* [What you have to do] Pull out the text read from each of the items below and reproduce every line unchanged, in the same order. Leave the pictures out of your answer.

* [Data for review]
=== Section Start ===

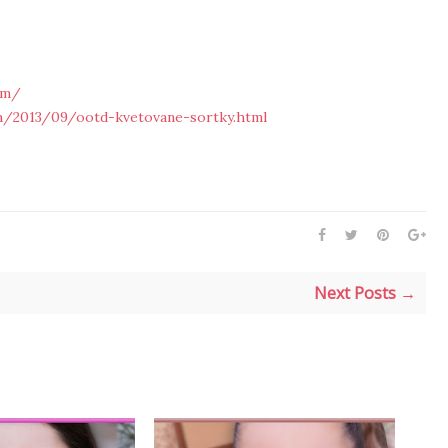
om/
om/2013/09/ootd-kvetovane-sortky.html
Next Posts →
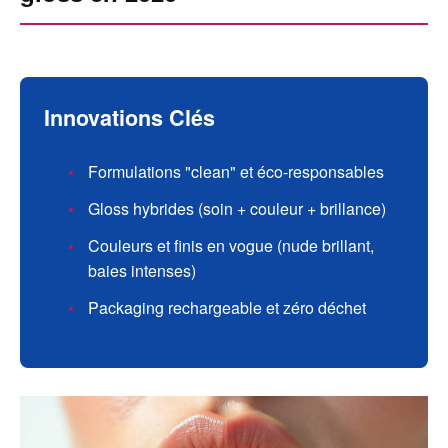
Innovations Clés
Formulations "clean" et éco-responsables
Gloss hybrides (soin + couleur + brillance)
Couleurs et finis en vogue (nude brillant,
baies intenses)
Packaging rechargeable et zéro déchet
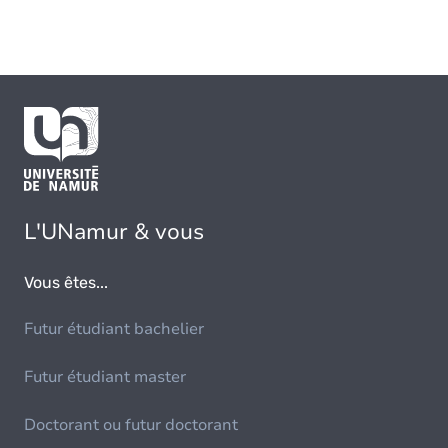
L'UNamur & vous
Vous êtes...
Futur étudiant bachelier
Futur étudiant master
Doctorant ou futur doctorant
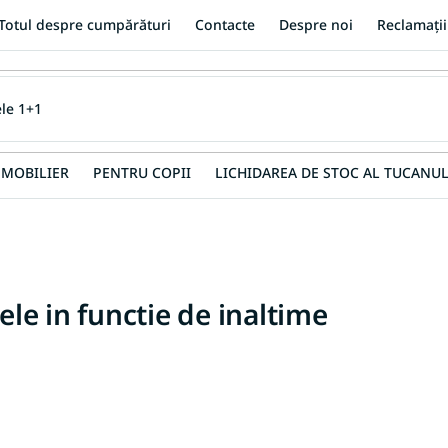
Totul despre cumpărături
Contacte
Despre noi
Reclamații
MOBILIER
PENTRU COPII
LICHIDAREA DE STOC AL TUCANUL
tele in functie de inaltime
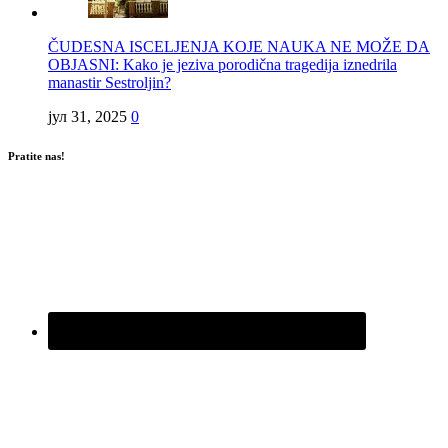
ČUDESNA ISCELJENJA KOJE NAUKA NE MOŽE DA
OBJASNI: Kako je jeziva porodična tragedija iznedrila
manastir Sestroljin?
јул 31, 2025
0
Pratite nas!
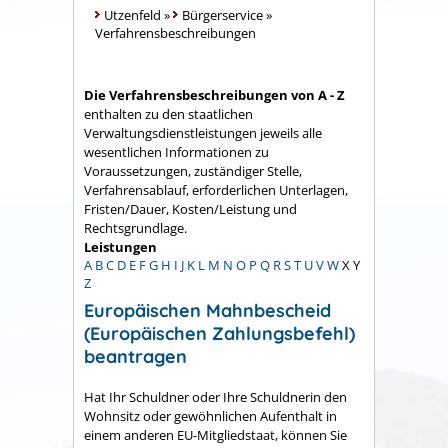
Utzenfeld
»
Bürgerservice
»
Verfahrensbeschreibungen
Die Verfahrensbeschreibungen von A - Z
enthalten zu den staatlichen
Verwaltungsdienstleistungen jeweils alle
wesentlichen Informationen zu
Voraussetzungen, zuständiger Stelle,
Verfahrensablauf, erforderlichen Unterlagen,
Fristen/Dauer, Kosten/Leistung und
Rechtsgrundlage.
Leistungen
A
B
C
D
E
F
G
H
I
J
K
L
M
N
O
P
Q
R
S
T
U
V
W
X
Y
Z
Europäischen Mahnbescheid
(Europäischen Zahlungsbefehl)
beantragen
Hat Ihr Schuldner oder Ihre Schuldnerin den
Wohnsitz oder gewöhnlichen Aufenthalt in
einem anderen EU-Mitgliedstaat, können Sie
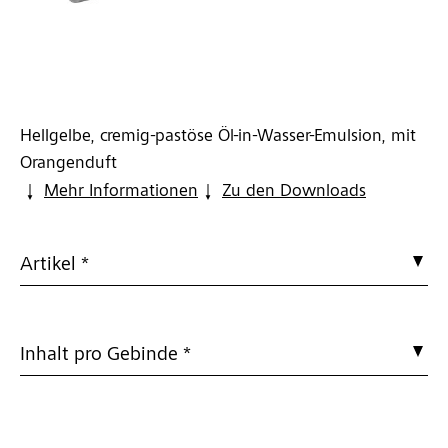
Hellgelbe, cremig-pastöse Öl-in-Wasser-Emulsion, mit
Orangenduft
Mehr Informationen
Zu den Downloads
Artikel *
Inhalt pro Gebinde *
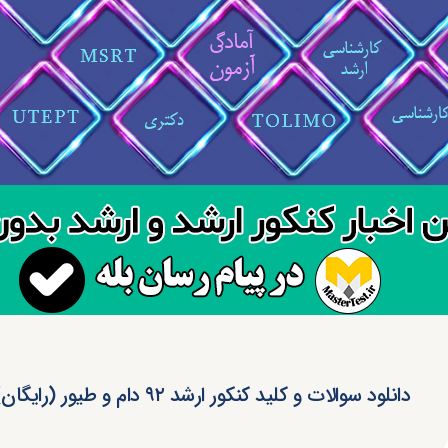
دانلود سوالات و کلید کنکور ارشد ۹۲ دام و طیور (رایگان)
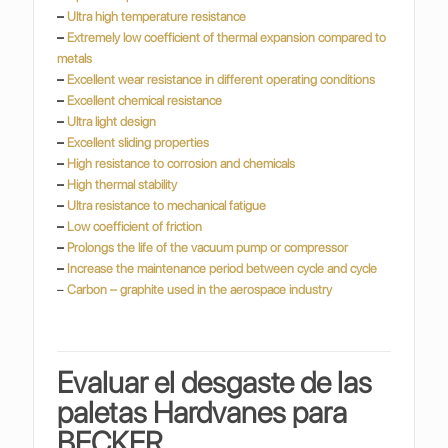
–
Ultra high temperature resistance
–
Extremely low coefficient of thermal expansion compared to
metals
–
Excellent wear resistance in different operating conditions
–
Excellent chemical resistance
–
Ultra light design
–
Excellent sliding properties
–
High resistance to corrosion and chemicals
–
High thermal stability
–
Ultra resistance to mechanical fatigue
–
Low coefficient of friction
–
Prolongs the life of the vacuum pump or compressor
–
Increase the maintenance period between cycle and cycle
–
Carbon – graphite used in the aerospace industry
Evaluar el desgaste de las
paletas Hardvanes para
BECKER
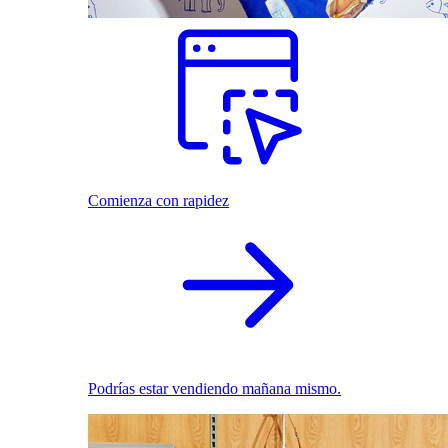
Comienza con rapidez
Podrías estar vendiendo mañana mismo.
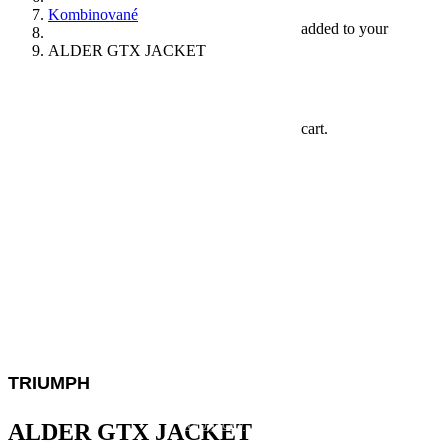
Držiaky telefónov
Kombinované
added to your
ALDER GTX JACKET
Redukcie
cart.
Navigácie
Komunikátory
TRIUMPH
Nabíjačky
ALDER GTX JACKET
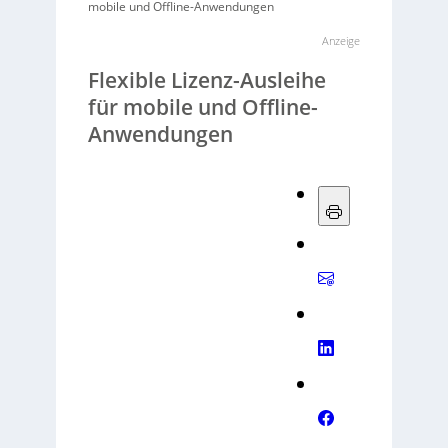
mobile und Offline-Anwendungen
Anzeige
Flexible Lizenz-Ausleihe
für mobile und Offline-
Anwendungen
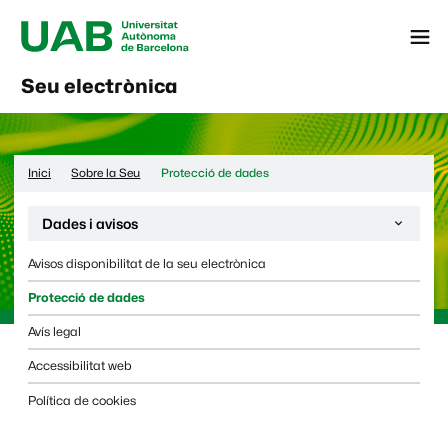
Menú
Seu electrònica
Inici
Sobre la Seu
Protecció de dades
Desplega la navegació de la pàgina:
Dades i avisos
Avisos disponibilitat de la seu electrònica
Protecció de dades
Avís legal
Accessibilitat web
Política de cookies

=== Section End ===

* [Result for this exercise]
om/
om/2013/09/ootd-kvetovane-sortky.html
Next Posts →
Innovations Clés
Formulations "clean" et éco-responsables
Gloss hybrides (soin + couleur + brillance)
Couleurs et finis en vogue (nude brillant,
baies intenses)
Packaging rechargeable et zéro déchet
L'UNamur & vous
Vous êtes...
Futur étudiant bachelier
Futur étudiant master
Doctorant ou futur doctorant
Totul despre cumpărături
Contacte
Despre noi
Reclamații
MOBILIER
PENTRU COPII
LICHIDAREA DE STOC AL TUCANUL
tele in functie de inaltime
ČUDESNA ISCELJENJA KOJE NAUKA NE MOŽE DA
OBJASNI: Kako je jeziva porodična tragedija iznedrila
manastir Sestroljin?
јул 31, 2025
0
Pratite nas!
Utzenfeld
»
Bürgerservice
»
Verfahrensbeschreibungen
Die Verfahrensbeschreibungen von A - Z
enthalten zu den staatlichen
Verwaltungsdienstleistungen jeweils alle
wesentlichen Informationen zu
Voraussetzungen, zuständiger Stelle,
Verfahrensablauf, erforderlichen Unterlagen,
Fristen/Dauer, Kosten/Leistung und
Rechtsgrundlage.
Leistungen
A
B
C
D
E
F
G
H
I
J
K
L
M
N
O
P
Q
R
S
T
U
V
W
X
Y
Z
Europäischen Mahnbescheid
(Europäischen Zahlungsbefehl)
beantragen
Hat Ihr Schuldner oder Ihre Schuldnerin den
Wohnsitz oder gewöhnlichen Aufenthalt in
einem anderen EU-Mitgliedstaat, können Sie
Hellgelbe, cremig-pastöse Öl-in-Wasser-Emulsion, mit
Orangenduft
Mehr Informationen
Zu den Downloads
Artikel *
Inhalt pro Gebinde *
دانلود سوالات و کلید کنکور ارشد ۹۲ دام و طیور (رایگان)
–
Ultra high temperature resistance
–
Extremely low coefficient of thermal expansion compared to
metals
–
Excellent wear resistance in different operating conditions
–
Excellent chemical resistance
–
Ultra light design
–
Excellent sliding properties
–
High resistance to corrosion and chemicals
–
High thermal stability
–
Ultra resistance to mechanical fatigue
–
Low coefficient of friction
–
Prolongs the life of the vacuum pump or compressor
–
Increase the maintenance period between cycle and cycle
–
Carbon – graphite used in the aerospace industry
Evaluar el desgaste de las
paletas Hardvanes para
BECKER
Comienza con rapidez
Podrías estar vendiendo mañana mismo.
Držiaky telefónov
Kombinované
added to your
ALDER GTX JACKET
Redukcie
cart.
Navigácie
Komunikátory
TRIUMPH
Nabíjačky
ALDER GTX JACKET
mobile und Offline-Anwendungen
Anzeige
Flexible Lizenz-Ausleihe
für mobile und Offline-
Anwendungen
Menú
Seu electrònica
Inici
Sobre la Seu
Protecció de dades
Desplega la navegació de la pàgina:
Dades i avisos
Avisos disponibilitat de la seu electrònica
Protecció de dades
Avís legal
Accessibilitat web
Política de cookies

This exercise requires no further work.